Die Entwicklung dahin erklärt sich aus der Historie. Die Gründerväter der Vereinigten Staaten fürchteten kaum etwas mehr als eine Tyrannei der Mehrheit. Folglich wurde die Macht in der Verfassung beschränkt, die Gewaltentrennung institutionalisiert, „checks and balances“. Mit eingebaut in dieses System war die Erwartung, die gewählten Volksvertreter würden im Konfliktfall das Wohl des Landes über ihre partikularen Interessen stellen, Kompromisse auf der Basis politischer Vernunft erzielen.

Doch seit Jahren steigt die Bedeutung der Parteien und der Parteidisziplin. Mittlerweile haben 235 Abgeordnete und 41 Senatoren einen Eid darauf abgelegt, niemals Steuererhöhungen zuzustimmen. Konfrontation um jeden Preis verhindert die effiziente Ausübung politischer Macht.

Die Polarisierung im Kongress wiederum befördert ein Auseinanderdriften der gesellschaftlichen Milieus. Immer unversöhnlicher stehen sich Liberale und Konservative gegenüber. Wegen der Sucht des ideologisierten Publikums, auch von den Medien entsprechend munitioniert zu werden, haben sich Nachrichtensender wie Fox-News (rechts) und MSNBC (links) radikalisiert.

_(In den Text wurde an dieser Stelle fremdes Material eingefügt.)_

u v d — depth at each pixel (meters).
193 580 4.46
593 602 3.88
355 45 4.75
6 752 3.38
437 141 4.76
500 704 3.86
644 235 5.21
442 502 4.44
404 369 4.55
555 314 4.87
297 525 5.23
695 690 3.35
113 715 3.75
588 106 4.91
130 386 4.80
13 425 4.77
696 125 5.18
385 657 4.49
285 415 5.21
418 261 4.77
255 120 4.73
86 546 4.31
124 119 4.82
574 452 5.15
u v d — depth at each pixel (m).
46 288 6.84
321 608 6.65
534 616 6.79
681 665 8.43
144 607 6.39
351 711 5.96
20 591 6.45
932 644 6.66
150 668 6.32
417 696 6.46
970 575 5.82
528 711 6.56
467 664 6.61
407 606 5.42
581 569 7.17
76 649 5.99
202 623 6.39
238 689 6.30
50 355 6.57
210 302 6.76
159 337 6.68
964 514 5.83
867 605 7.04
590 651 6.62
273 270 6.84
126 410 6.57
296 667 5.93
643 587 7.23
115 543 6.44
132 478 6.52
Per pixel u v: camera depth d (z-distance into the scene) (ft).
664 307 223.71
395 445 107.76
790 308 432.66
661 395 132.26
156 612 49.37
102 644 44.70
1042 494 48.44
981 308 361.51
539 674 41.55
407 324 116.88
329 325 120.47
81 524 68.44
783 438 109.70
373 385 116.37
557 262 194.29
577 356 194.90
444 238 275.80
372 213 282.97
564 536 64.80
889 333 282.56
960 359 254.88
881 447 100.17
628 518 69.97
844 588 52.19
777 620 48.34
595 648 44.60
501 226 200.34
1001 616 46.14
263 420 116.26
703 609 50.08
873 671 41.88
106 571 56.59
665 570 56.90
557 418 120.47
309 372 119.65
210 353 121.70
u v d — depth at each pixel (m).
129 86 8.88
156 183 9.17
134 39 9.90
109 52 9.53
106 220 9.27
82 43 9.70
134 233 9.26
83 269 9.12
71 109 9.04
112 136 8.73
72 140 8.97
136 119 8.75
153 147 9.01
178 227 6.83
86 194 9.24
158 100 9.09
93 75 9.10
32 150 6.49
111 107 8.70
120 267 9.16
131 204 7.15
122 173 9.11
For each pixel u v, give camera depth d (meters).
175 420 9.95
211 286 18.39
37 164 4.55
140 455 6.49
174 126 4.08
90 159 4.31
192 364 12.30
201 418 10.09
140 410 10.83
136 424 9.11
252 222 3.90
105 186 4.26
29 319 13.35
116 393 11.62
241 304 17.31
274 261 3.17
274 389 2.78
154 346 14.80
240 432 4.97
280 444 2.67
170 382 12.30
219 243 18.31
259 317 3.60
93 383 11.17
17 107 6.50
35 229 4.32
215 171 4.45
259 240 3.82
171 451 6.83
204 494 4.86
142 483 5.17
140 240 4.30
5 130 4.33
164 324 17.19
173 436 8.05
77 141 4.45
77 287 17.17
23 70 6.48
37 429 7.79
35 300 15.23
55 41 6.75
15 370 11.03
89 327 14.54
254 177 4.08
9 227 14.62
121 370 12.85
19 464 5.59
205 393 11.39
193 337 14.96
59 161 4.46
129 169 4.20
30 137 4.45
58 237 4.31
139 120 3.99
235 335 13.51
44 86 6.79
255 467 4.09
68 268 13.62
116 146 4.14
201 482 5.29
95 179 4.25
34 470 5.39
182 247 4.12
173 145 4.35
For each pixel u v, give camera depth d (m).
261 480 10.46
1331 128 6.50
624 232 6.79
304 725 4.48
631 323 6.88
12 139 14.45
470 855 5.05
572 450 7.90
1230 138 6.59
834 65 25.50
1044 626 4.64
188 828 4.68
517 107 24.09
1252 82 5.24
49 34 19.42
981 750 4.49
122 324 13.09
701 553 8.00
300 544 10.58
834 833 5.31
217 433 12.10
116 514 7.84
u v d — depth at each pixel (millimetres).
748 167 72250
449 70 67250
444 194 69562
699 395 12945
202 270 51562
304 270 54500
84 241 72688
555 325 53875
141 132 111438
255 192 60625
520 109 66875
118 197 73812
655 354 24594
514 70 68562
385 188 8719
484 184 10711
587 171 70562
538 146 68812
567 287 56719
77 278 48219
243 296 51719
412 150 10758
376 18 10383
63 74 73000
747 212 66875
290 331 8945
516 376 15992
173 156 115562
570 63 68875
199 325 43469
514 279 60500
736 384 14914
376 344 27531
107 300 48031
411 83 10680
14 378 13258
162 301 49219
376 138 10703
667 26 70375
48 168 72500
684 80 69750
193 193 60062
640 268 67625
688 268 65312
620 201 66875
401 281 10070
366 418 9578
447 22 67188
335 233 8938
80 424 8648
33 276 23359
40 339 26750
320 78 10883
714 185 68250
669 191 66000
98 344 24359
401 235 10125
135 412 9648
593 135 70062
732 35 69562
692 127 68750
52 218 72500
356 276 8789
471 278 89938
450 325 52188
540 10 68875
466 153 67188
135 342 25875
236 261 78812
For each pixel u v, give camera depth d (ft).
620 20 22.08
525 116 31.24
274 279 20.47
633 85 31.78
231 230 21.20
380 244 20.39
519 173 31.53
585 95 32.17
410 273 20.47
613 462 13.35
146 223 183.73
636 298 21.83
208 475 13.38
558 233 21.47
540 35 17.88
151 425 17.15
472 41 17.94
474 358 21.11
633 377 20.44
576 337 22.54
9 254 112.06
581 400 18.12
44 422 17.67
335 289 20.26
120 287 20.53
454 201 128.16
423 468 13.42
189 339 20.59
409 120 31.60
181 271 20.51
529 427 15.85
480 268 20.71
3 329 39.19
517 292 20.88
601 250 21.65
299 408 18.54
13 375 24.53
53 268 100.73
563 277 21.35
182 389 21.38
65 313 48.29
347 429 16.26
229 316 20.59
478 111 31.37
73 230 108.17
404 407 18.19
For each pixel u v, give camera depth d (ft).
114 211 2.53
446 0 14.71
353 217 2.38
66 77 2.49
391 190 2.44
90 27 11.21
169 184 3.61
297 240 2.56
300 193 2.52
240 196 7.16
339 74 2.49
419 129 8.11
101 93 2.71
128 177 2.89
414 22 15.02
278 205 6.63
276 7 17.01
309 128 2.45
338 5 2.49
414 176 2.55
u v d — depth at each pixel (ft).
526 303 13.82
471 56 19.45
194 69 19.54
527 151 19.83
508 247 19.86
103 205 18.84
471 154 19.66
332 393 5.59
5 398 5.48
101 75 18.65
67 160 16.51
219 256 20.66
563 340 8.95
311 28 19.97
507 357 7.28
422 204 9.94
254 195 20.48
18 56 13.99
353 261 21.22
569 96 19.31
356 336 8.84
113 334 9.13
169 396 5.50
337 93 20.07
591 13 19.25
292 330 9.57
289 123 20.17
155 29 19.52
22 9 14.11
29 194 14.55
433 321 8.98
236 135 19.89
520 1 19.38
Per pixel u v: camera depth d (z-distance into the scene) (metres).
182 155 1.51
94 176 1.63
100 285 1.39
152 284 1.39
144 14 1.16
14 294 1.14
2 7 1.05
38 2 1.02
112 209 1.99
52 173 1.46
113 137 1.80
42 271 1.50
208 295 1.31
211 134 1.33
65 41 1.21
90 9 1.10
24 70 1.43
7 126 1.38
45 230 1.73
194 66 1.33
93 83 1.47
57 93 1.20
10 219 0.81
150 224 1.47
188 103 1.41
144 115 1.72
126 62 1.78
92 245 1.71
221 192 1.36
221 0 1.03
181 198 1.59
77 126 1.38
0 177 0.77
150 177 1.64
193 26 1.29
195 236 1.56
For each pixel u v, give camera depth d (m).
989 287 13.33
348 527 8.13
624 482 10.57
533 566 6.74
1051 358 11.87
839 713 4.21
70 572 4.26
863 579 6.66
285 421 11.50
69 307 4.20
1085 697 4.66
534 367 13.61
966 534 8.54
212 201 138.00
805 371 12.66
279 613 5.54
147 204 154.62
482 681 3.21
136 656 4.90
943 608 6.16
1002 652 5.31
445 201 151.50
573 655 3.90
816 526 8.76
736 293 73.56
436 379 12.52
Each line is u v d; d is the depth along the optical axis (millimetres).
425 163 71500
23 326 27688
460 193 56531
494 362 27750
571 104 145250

Die Zahl der Amerikaner, die sich selbst als moderat bezeichnet – also weder liberal noch konservativ –, sinkt stetig. Häuslich haben sich beide Lager in parallelen Wahrnehmungswelten eingerichtet. Sie nehmen wahr, was ihre Weltsicht bestätigt, und blenden aus, was sie infrage stellen könnte.

Gleichzeitig werden die Intrigen im Kongress bedauert, der Stillstand beklagt. Das Ansehen des Parlaments ist auf einem Tiefpunkt. Politiker werden in ihrer ideologischen Erstarrung wahlweise als „Clowns“, „Idioten“ oder „Schwachköpfe“ beschimpft. Amerikas Abgeordnete sind längst unbeliebter als Gebrauchtwagenhändler und Journalisten.

Senator Cruz hat einfach nur geredet, stundenlang, immer weiter, über Gott und die Welt, bockig wie ein kleines Kind. Damit glaubte er, einer Partei zu dienen, einer Sache, einem Ideal. Dass er dabei lächerlich wirkte, war ihm egal. Kompromisse sind bei ihm und den Seinen verpönt, Prinzipien wichtiger als Pragmatismus.

Mit dem Teufel schließt man keinen Pakt: Dieses Dogma resultiert aus fast panischer Identitätsverlustangst. Wer es gegenüber demokratisch-zivilen Parteien vertritt, entwertet die Demokratie. Amerika lehrt: Ideologie und Ich-Schwäche können Hand in Hand gehen.